=== Begin Enclosure ===

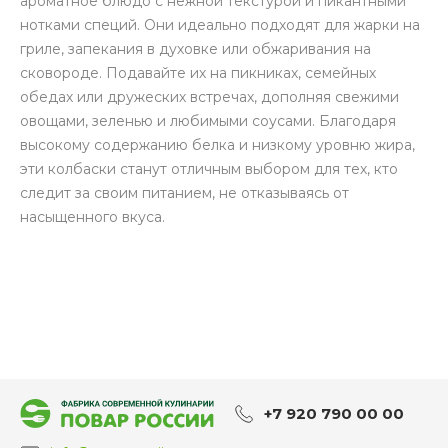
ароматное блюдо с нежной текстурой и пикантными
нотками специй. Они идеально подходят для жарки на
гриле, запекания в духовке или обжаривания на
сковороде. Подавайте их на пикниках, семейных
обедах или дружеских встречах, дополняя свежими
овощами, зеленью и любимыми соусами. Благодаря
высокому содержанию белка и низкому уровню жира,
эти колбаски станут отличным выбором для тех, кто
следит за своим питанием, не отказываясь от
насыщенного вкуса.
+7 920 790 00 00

=== End Enclosure ===
=== Begin Enclosure ===

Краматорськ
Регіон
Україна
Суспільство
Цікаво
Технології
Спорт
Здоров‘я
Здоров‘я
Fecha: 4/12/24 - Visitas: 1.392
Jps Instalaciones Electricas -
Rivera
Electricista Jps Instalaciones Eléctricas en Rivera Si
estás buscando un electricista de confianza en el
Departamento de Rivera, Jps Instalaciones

=== End Enclosure ===

YOUR GOAL ▸
From the records above, reproduce exactly the lines from the one with "эти колбаски станут" to the one with "920 790 00 00", both included, and no others.

OUTPUT FOR THIS TASK ▸
эти колбаски станут отличным выбором для тех, кто
следит за своим питанием, не отказываясь от
насыщенного вкуса.
+7 920 790 00 00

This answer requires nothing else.